— Input data —
------------
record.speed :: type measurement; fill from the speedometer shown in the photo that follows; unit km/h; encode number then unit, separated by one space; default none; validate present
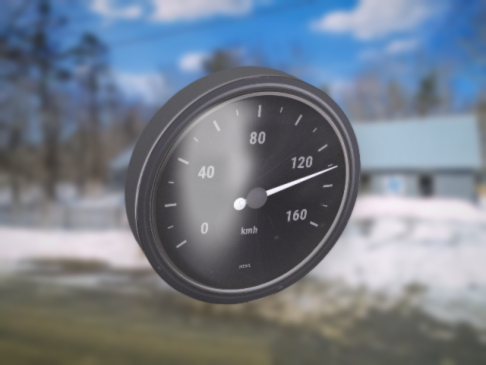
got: 130 km/h
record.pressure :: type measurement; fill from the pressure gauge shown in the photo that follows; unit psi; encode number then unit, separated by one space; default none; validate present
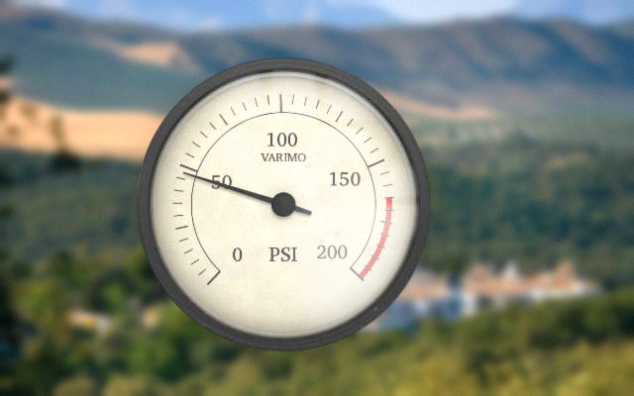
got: 47.5 psi
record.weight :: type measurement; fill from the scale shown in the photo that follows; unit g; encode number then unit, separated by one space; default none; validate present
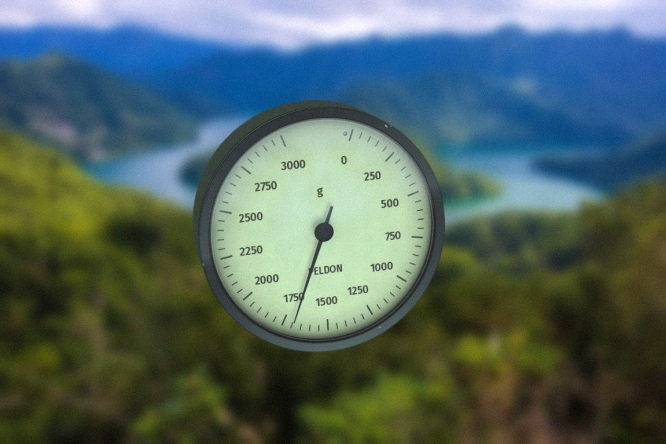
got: 1700 g
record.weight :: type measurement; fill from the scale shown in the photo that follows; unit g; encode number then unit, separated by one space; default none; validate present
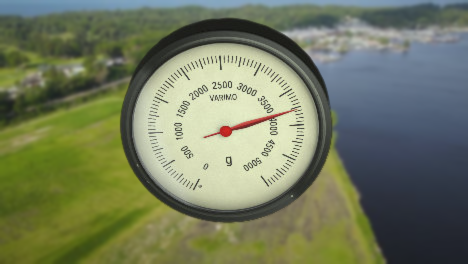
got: 3750 g
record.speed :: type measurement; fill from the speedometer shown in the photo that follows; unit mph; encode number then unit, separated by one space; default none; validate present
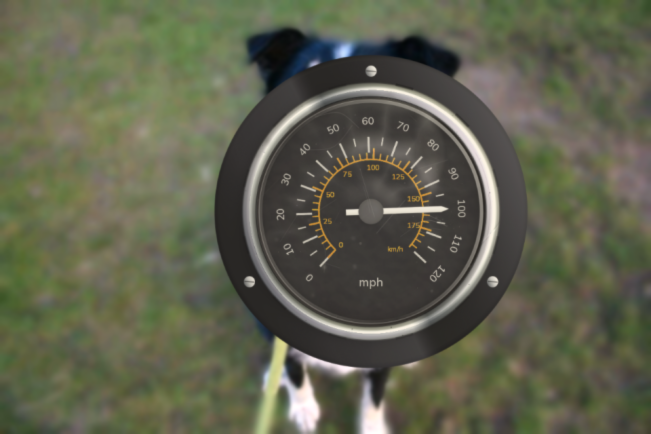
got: 100 mph
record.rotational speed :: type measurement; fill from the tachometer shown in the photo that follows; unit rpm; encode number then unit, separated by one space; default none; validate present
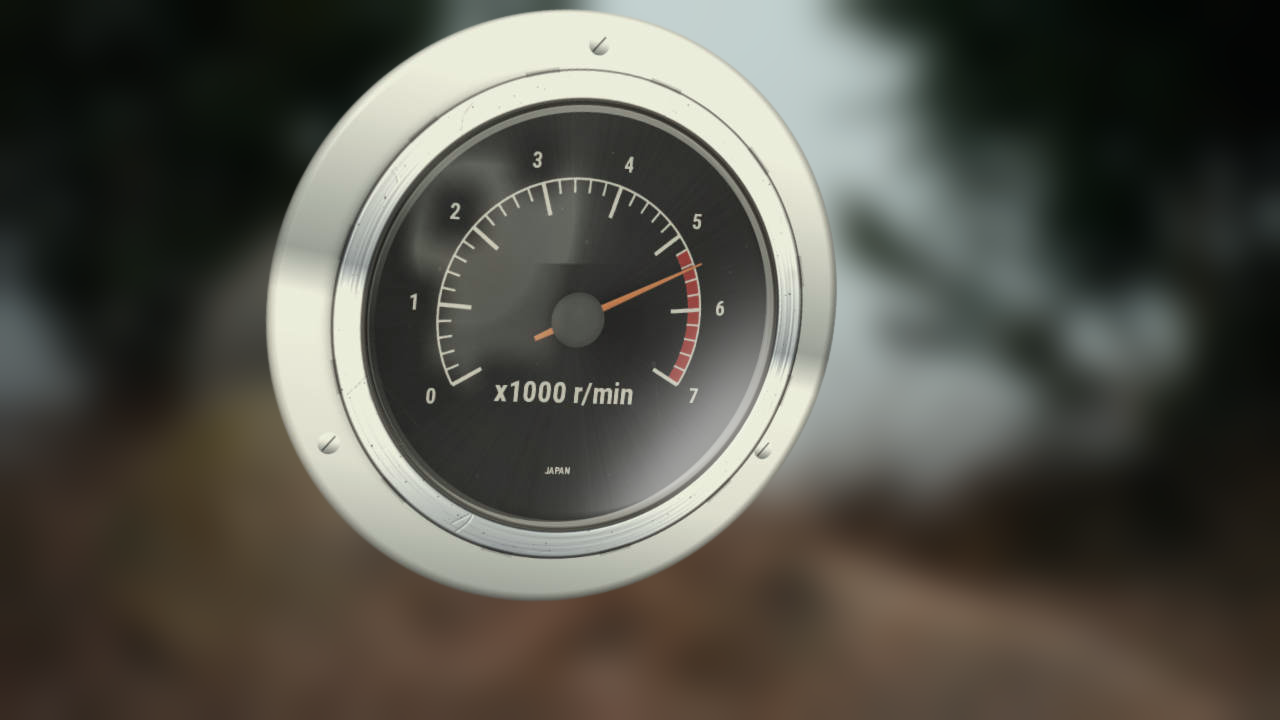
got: 5400 rpm
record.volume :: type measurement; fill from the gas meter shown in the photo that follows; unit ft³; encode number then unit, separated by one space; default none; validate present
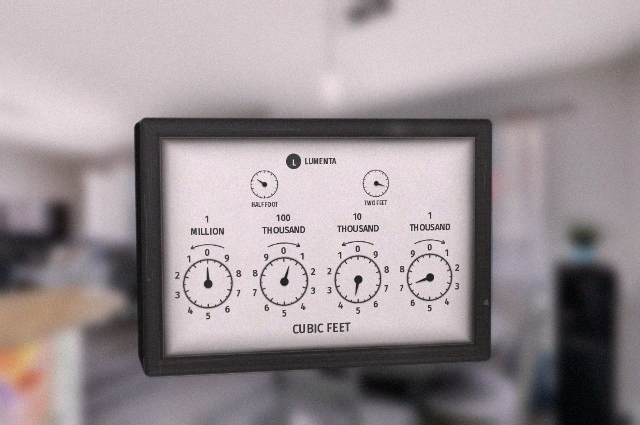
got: 4700 ft³
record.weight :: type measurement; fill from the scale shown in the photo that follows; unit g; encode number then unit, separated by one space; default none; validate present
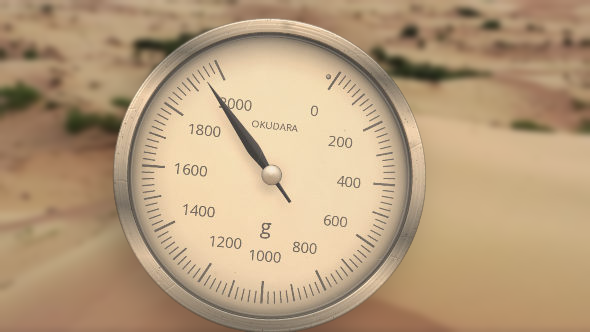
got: 1940 g
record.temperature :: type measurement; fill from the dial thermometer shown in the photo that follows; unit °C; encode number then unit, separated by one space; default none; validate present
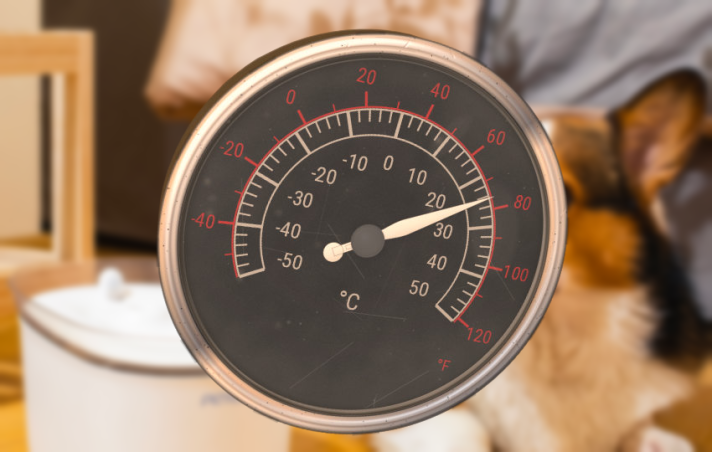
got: 24 °C
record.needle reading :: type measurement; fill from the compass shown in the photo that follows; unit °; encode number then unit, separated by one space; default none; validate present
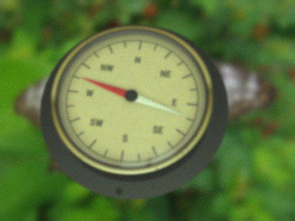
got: 285 °
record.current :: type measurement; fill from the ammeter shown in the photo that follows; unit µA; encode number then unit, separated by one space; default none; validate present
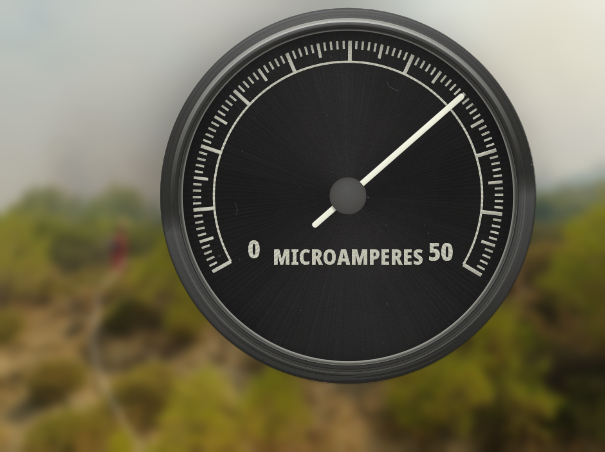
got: 35 µA
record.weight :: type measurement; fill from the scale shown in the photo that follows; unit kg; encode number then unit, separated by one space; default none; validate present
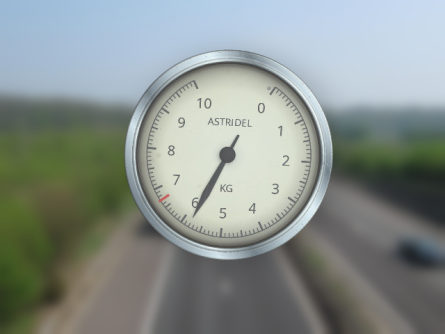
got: 5.8 kg
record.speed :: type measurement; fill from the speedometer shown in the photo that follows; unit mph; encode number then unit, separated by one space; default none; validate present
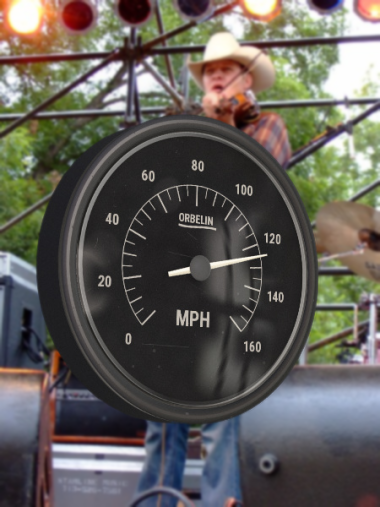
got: 125 mph
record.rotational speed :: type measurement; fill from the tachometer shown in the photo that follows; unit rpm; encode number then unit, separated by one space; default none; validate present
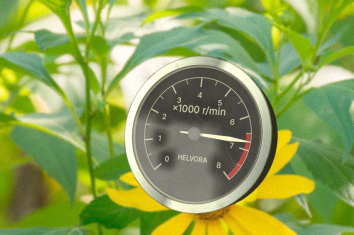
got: 6750 rpm
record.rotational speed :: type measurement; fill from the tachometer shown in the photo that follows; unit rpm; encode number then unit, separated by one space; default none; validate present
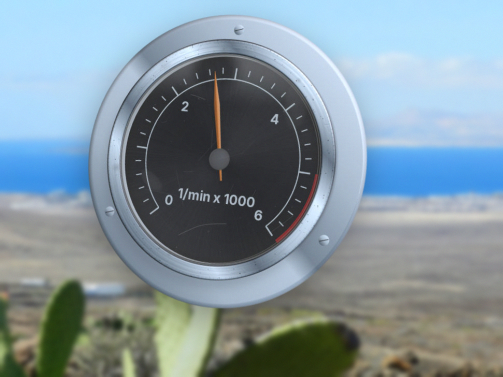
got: 2700 rpm
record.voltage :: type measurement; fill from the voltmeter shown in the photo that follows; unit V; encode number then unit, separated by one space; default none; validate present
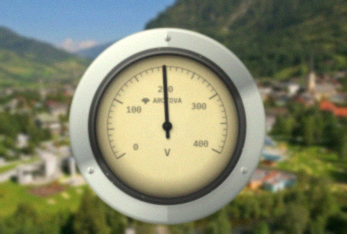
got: 200 V
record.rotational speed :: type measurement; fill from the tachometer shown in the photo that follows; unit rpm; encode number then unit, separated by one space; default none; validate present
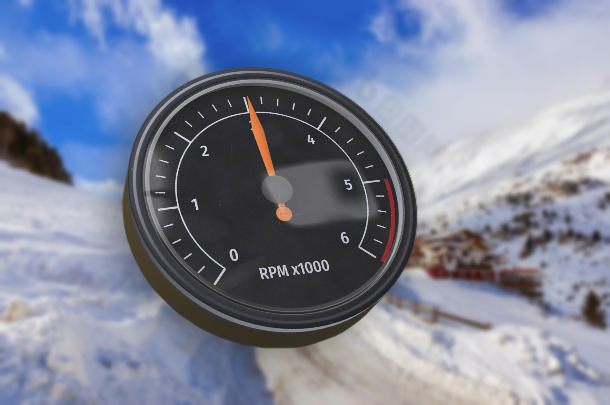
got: 3000 rpm
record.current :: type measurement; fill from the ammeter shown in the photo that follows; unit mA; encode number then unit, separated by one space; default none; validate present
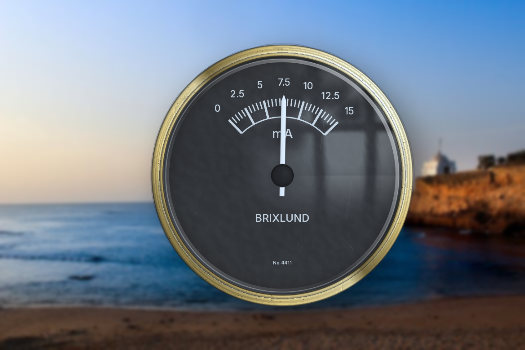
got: 7.5 mA
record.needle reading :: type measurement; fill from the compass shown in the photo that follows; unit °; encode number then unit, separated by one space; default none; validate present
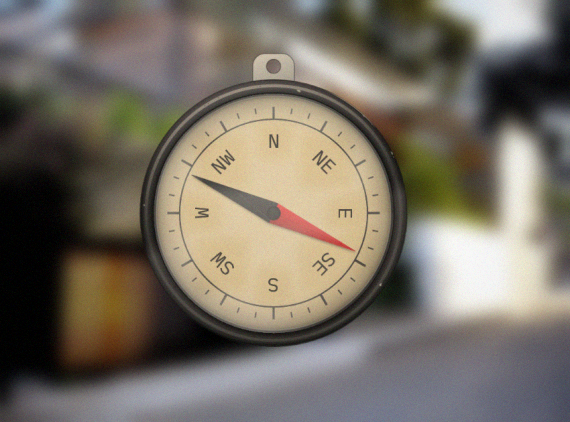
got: 115 °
------------
— What needs to be done —
Report every line in the rows above that contains the word "ammeter", copying each such line in full.

— Solved exercise —
record.current :: type measurement; fill from the ammeter shown in the photo that follows; unit µA; encode number then unit, separated by one space; default none; validate present
record.current :: type measurement; fill from the ammeter shown in the photo that follows; unit mA; encode number then unit, separated by one space; default none; validate present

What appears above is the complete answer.